Euro-BioImaging ERIC is a European research infrastructure providing life scientists open access to advanced imaging technologies, expertise, training and data services through almost 300 imaging facilities distributed among 40 Nodes across Europe. The Euro-BioImaging Hub is distributed across three sites: the legal Seat (Finland), the Med-Hub (Italy), and the Bio-Hub hosted by EMBL in Heidelberg.
The Euro-BioImaging Access Portal is the infrastructure interface that enables users to browse, request and access imaging and image data technologies from an extensive and rich service portfolio. It is also the platform through which Euro-BioImaging and the service providing facilities manage the incoming access requests and user interactions. The AI4Access project will develop a “Research Navigator” (an LLM application) integrated into the Euro-BioImaging Access Portal to guide researchers to the right services, workflows and resources across the infrastructure. A key foundation is a structured, maintained ontology-aligned knowledge base that can be queried reliably by the Navigator.
Your role
We are looking for a technically strong colleague who will design, set up and maintain the database and data ingestion pipeline underlying the AI4Access ontology-driven knowledge base, work with the Euro-BioImaging Bio-Hub team and community on the development of relevant ontologies and knowledge graphs, and develop robust technical interfaces between the knowledge base and the Research Navigator together with the Euro-BioImaging Seat team and with the Euro-BioImaging Nodes’ own information and management systems.
Responsibilities include but are not limited to:
- Design and implement an ontology-aligned data model, its technical representation (database + schema, versioning, documentation) and the minimum viable service.
- Work with the Bio-Hub imaging specialists and Node-facing colleagues to translate real service descriptions into a maintainable structured form via community-agreed ontologies and/or controlled vocabularies.

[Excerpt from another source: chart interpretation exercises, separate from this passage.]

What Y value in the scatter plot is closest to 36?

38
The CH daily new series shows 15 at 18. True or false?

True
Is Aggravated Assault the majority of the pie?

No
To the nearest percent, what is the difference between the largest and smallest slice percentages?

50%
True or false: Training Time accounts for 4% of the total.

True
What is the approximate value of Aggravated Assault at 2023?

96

- Support integration of semantic and metadata elements (controlled vocabularies, identifiers/PIDs, provenance) together with domain experts.

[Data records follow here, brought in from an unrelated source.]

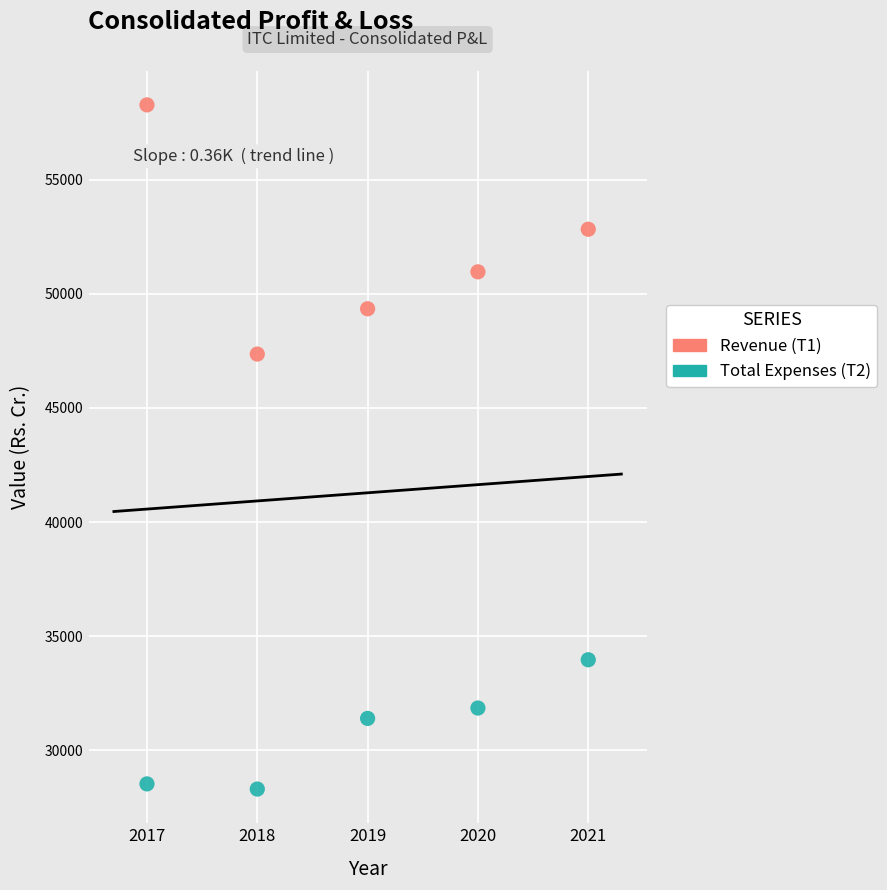

Which series contains the lowest Y value?

Total Expenses (T2)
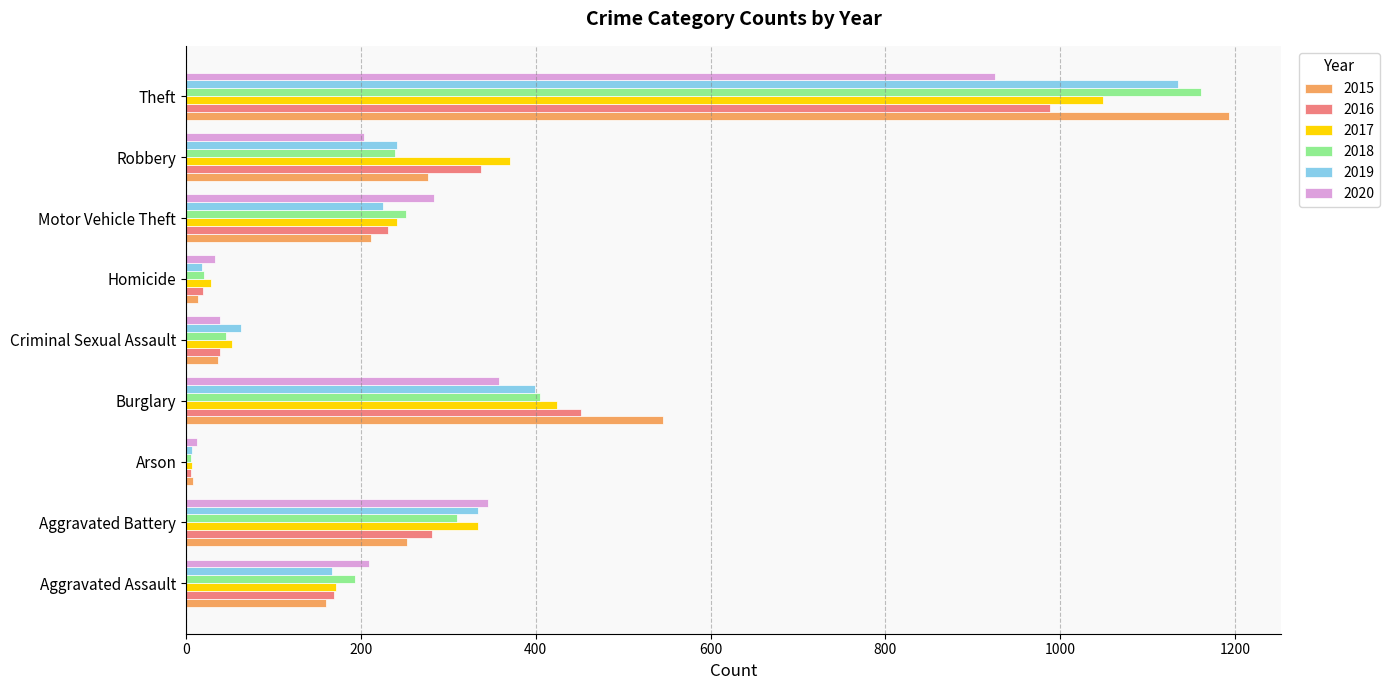

At which category is the sum across all series the highest?

Theft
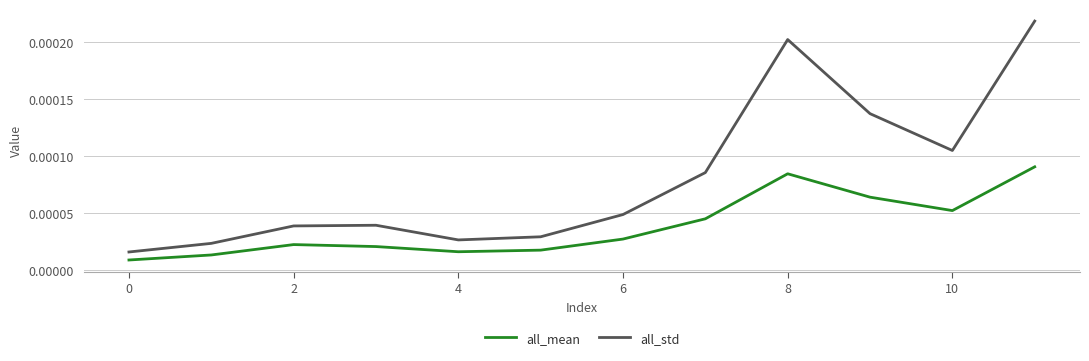

Which series has the largest range (max minus min)?

all_std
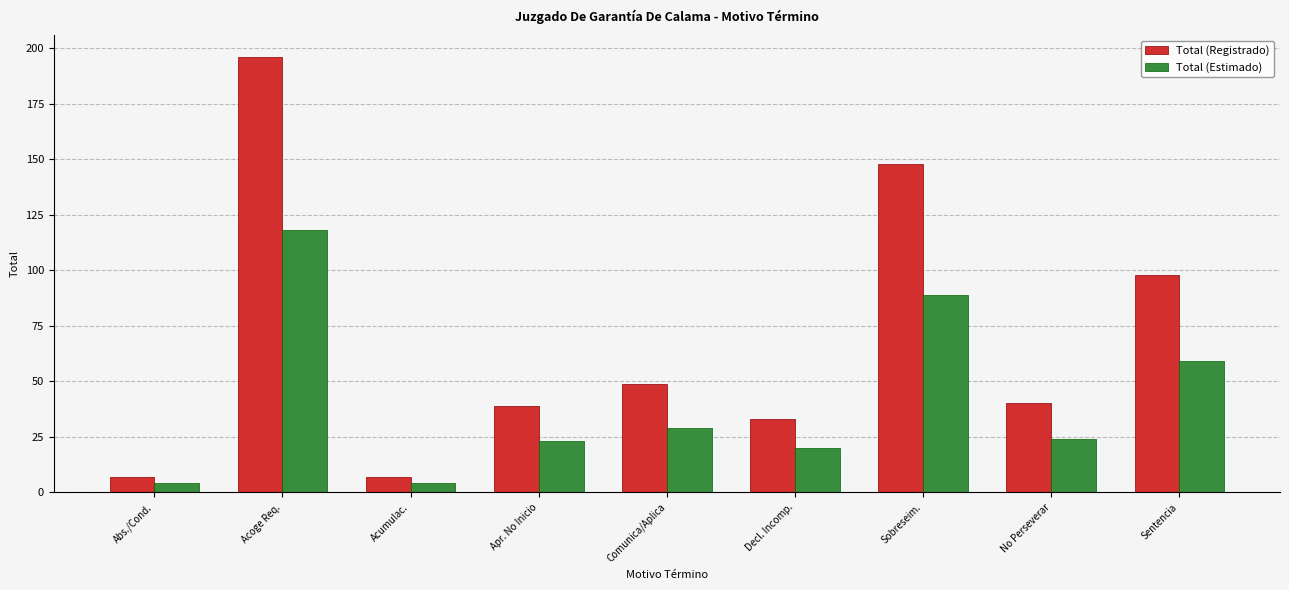

List the series in order of their overall mean, lowest first.

Total (Estimado), Total (Registrado)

- Develop and maintain automated ETL workflows to handle data ingestion pipelines (data collection inputs, annotations, transformations, validation/QA rules, repeatable updates) adapted to a diverse range of data and data sources .
- Implement robust APIs and access layers optimized for LLM applications to query services, capabilities and constraints with high reliability and transparency.

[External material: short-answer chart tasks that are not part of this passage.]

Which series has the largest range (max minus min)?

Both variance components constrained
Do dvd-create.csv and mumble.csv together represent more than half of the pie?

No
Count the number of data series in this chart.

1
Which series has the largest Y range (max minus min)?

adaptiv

- Collaborate with the Seat team on integration, testing, release planning, and technical documentation.
You have
- We are looking for a motivated, structured and hands-on colleague who enjoys building reliable systems that will be used by a broad scientific community.
- Degree (MSc / PhD or equivalent experience) in a relevant field (data/computer science, bioinformatics, information systems, or similar).
- Familiarity with metadata, ontologies, controlled vocabularies and persistent identifiers.
- Advance Python programming skills and proven experience designing and maintaining production-ready databases for structured content (e.g., Postgres/graph stores) and building APIs for downstream applications.
- Experience with CI/CD data pipelines (ingestion, transformation, validation) and data quality practices including experience with version control frameworks (GitHub/GitLab)
- Ability to work effectively with multiple stakeholders (technical and non-technical) in an international setting.
- Fluency in written and spoken English.
You may also have
- Experience in bioimaging or life sciences data and metadata handling
- Knowledge graph and semantic web experience working with Linked data standards (RDF, SPARQL, SHACL) and/or hybrid retrieval approaches (GraphRAG) used in AI applications.
- Experience with graph databases (Neo4J)
- Experience with research infrastructures, FAIR data practices, or management of service catalogues in scientific environments.
- Hands-on experience with containerization (Docker) and orchestration (Kubernetes).
Contract length: 3 years
Salary: Grade 5-6 depending on relevant experience, monthly salary from 4.031 EUR after tax and before the 13% EMBL social security deductions, plus financial allowances based on family circumstances.